Copy the JSON file a bit lower on the screen and saving it as nf-params.json in your folder on HPC2N.
Add the save_reference line as recommended by nf-core (because we are using their downloaded human genome). 
Configuration profile
As before, you need the HPC2N configuration file, with the correct project ID.
Add your e-mail under email and you will receive a message with a summary of the run.
4. Starting the run
The launcher gives us the command to run the pipeline:
nextflow run nf-core/rnaseq -r 3.19.0 -resume -params-file nf-params.jsonWe need to change this slightly, to add that we are running it via Pixi, and to add the server specific configuration file:
Submit directly via pixi
Now you can run the pipeline with the following command (you might have to change it a bit to add pathways to files that are not in your current working directory):
pixi run nextflow run nf-core/rnaseq -r 3.19.0 -resume -params-file nf-params.json -c hpc2n.configThere are several layers to this command:
First we invoke Pixi and tell it to run the following commands.
Then we say which program we want to run, namely Nextflow.

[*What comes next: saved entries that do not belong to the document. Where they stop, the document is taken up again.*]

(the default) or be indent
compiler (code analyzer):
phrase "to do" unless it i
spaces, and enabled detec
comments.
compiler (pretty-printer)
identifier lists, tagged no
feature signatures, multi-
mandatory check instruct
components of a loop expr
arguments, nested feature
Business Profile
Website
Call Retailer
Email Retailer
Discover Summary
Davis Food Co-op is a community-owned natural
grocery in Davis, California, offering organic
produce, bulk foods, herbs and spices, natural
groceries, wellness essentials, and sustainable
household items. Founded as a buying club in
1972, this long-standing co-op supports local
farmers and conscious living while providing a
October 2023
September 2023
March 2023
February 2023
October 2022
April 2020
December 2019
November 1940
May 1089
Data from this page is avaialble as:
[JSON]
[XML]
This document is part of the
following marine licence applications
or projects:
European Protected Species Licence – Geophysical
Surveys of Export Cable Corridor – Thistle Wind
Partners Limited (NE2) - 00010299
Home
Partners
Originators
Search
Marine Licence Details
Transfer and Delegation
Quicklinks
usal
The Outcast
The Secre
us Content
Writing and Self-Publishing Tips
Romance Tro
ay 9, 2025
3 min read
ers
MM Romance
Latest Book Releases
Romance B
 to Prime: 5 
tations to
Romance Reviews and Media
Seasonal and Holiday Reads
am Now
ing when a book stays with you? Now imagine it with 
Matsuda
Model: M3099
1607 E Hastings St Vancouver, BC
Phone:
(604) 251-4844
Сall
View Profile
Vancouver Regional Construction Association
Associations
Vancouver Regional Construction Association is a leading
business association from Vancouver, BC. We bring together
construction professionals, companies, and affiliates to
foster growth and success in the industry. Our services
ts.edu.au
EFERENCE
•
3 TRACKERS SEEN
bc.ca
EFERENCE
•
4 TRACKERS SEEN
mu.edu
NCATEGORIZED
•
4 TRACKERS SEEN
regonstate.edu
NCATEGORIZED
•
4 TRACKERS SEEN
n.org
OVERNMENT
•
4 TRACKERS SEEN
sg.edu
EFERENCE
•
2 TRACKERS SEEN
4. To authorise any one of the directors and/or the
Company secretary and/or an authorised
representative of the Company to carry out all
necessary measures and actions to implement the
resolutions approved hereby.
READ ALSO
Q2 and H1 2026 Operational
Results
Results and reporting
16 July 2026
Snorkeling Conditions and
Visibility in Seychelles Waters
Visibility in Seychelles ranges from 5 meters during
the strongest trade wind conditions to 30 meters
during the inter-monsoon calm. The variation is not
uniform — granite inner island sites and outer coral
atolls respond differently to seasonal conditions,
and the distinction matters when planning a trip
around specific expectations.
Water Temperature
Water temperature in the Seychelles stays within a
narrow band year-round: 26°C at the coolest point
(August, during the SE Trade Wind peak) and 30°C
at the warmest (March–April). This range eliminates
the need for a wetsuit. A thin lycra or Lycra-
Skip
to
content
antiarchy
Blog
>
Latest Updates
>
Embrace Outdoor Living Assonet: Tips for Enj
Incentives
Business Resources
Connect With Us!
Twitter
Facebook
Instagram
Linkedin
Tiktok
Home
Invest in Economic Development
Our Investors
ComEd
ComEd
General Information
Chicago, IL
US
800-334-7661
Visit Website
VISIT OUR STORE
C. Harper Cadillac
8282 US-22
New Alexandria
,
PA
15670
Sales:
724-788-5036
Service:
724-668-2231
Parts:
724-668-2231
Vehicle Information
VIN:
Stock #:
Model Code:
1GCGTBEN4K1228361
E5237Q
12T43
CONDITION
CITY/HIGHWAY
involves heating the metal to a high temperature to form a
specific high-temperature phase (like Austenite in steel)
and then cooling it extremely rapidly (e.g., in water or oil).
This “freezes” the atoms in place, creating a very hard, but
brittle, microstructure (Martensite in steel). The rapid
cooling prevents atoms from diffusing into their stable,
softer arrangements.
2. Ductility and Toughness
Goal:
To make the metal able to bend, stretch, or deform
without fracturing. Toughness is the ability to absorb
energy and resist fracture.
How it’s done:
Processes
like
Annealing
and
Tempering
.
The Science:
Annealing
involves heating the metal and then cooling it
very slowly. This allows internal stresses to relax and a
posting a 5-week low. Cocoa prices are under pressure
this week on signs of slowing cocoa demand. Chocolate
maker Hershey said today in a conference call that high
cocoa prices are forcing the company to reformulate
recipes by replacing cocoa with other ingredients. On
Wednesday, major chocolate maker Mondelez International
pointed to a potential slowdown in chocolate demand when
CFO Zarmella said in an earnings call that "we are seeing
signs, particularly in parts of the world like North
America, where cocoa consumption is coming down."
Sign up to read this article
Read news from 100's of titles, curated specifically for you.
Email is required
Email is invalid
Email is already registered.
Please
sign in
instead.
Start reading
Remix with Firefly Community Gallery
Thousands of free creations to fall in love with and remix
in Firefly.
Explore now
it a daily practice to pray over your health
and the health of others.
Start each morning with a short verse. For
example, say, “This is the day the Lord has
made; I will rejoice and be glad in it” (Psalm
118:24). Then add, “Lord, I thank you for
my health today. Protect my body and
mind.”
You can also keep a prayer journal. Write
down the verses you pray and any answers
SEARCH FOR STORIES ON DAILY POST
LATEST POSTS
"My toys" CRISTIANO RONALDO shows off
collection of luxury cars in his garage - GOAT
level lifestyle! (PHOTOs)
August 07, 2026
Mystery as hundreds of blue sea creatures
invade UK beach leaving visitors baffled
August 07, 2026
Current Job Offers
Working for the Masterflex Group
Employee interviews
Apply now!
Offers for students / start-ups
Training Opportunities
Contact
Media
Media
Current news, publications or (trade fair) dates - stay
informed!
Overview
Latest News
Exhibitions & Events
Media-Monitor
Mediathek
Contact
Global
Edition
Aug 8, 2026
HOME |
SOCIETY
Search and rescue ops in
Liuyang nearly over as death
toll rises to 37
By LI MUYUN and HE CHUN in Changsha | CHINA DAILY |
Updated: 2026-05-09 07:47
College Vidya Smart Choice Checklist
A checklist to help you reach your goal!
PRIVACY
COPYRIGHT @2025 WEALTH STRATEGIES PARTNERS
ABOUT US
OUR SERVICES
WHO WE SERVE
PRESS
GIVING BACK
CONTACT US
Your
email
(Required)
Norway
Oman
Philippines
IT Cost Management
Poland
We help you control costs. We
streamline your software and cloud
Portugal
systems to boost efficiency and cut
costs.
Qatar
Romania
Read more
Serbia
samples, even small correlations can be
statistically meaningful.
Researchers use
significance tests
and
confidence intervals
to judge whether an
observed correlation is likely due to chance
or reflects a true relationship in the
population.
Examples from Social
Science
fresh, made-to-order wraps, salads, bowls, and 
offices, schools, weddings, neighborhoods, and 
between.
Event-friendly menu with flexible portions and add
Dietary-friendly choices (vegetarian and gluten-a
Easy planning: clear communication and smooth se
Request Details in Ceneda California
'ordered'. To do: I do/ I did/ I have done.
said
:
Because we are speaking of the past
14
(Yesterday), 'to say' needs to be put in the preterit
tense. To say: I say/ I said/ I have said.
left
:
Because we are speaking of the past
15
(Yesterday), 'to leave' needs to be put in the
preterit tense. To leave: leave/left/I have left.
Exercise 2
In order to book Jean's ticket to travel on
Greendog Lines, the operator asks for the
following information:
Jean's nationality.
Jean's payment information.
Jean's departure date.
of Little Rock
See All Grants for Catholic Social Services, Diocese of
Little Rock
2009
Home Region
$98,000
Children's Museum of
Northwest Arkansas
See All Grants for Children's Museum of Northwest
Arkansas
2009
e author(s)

The following commands are Nextflow/ nf-core commands:
- we want to run the nf-core/rnaseq pipeline, version 3.19.0
- we want to use the parameter file called nf-params.json
- we want to use the hpc configuration file called hpc2n.config
Submit via sbatch
Alternatively, you can run nextflow via pixi using a batch script and slurm: copy the following text to file called name_submit_rnaseq.sh where name is your name.
#!/bin/bash -l
#SBATCH -A our_proj_allocation
#SBATCH -n 5
#SBATCH -t 24:00:00
/your_home_directory/.pixi/bin/pixi run nextflow run nf-core/rnaseq -r 3.19.0 -params-file /your_path/nf-params.json -c server.configAnd then submit it to slurm with:
sbatch name_submit_rnaseq.shYou can check the progress of your job with squeue -u your_username
And now we wait until the run is done!